Sourdough Bread Bowls
Levain (10-12 hours, overnight)
- 22 grams ripe/active starter
- 220 grams all purpose or bread flour
- 220 grams water
Bread Bowl Dough
- 450 grams ripe levain
- 800 grams water
- 1200 grams bread flour see recipe notes
- 24 grams salt
- 2-4 cups ice cubes for baking the bread
Mix Levain (1:10:10 ratio, 10-12 hours before peak)
- To a clear liquid measuring cup add 22 grams of starter, 220 grams of water and 220 grams of flour. Mix together. Cover and let sit at warm room temperature (78 F) for about 10-12 hours until the mixture has doubled in size.

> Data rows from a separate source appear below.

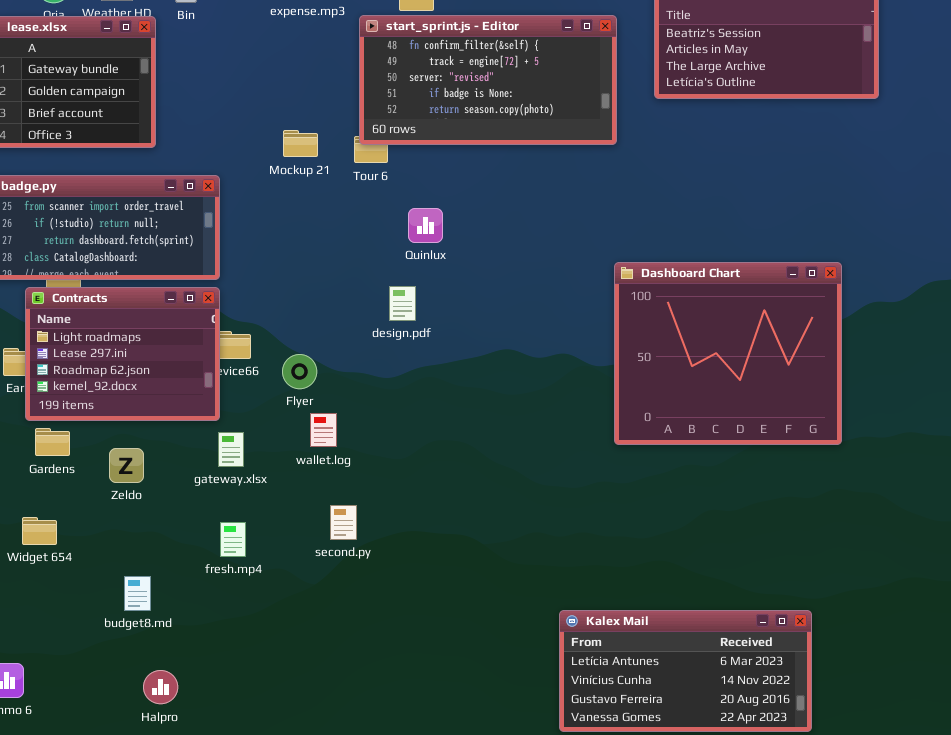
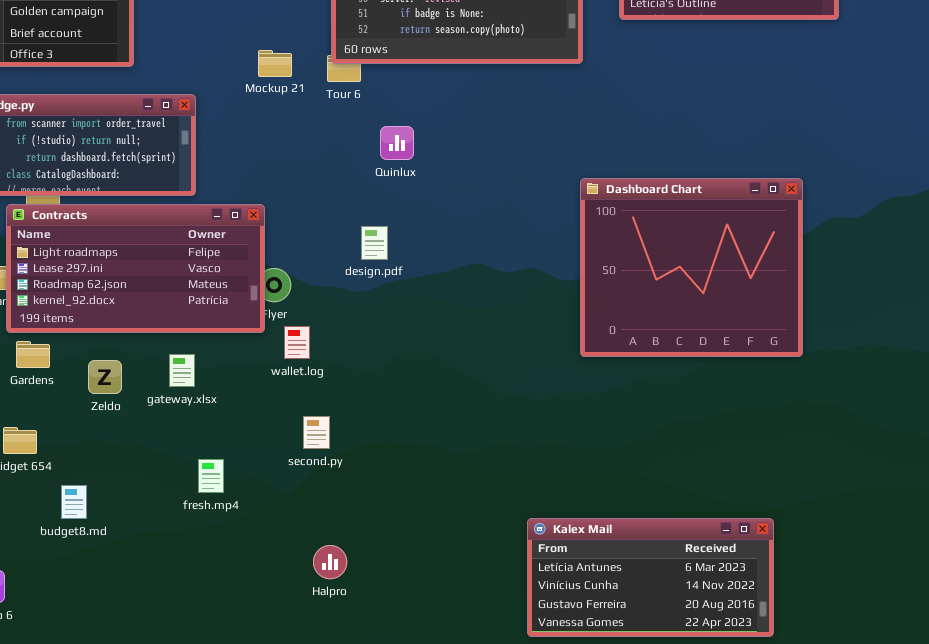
design.pdf: [389,286,416,321] -> [361,226,388,260], moved
Contracts: [25,287,220,421] -> [6,204,265,333], resized
gateway.xlsx: [218,432,244,467] -> [169,354,195,387], moved
fresh.mp4: [220,522,246,557] -> [198,459,224,493], moved
budget8.md: [124,576,151,611] -> [61,485,87,519], moved
Halpro: [143,670,178,704] -> [313,545,347,579], moved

Once the levain has doubled in size, is bubbly and active and has reached it's peak height, it is ready to use.
Bread Bowl Dough
- Mix 450 grams of ripe levain, water, flour and salt in a bowl using a wooden spoon or dough whisk (affiliate link). The dough will look “shaggy” but will come together.
- Bulk Fermentation (4-5 hours): Cover the bowl and let it sit for an hour. After an hour, uncover the bowl and do a series of three "stretch and folds". To do this, pick up the underside of the dough and fold it on top of itself, turning the bowl after each fold and picking up a different section of the dough to fold and turn.
- Cover the bowl again and let it rest for another hour. Notice how the dough is coming together. It doesn’t feel shaggy anymore and is becoming more stretchy and cohesive. For the second time, do the series of three stretch and folds.
- Cover the bowl again and let it rest for another hour. Repeat the series of three stretch and folds. Let the dough rest at 78 degrees F until it has sat for a total of 4-5 hours. The dough will have risen about 30-40%, will have a few bubbles scattered around the top and will start to pull away from the edges and dome in toward the center of the bowl. If you don't notice these signs, let the dough continue bulk fermenting until you do notice them.
- Cold Fermentation: Cover the bowl with plastic wrap or a lid and put it in the refrigerator to rest overnight. The dough can stay in the refrigerator for 8 to 48 hours. See recipe notes for instructions on baking the same day.
- Shape the Bread Bowls: Take the dough out of the fridge. Separate into 10 pieces, about 240 grams each. If you prefer larger bread bowl, separate into 8 pieces. Use a bench scraper and wet fingers to shape each piece into a round ball. Tuck the dough under itself, turn, create tension and shape into a round ball.
- Prepare two pieces of parchment paper the size of the baking stone. Place five balls of dough on one piece of parchment paper. Repeat with the other five balls. Let the dough rest for 1-2 hours.
- Prepare the Oven: Put a baking stone in the oven and pre-heat the stone and oven to 475 degrees for about 30-45 minutes.
- Scoring: After the oven has pre-heated, score each ball of dough with a bread lame.
- Baking (20-30 minutes per batch): Place a pan filled with 1 cup of ice cubes on the bottom rack of the oven OR toss 1 cup of ice cubes into the bottom of your oven. Using a pizza peel or large cutting board, launch the five dough balls into the oven, on top of the pizza stone. Reduce temperature to 450 degrees F. Bake for 15 minutes without opening the oven. After 15 minutes remove the pan from the oven. Bake for another 10-15 minutes until desired color.
- To bake the second batch, pre-heat the oven and baking stone for about 10 minutes before baking the next batch. Add more ice and bake the last bread bowls.
- Let bread bowls cool completely before cutting open. Cut into the bread bowl at an angle and cut out the top. Use your fingers to pull out the inside of the bread, leaving the crust to serve as a bowl. Ladle soup into the bread bowl and enjoy!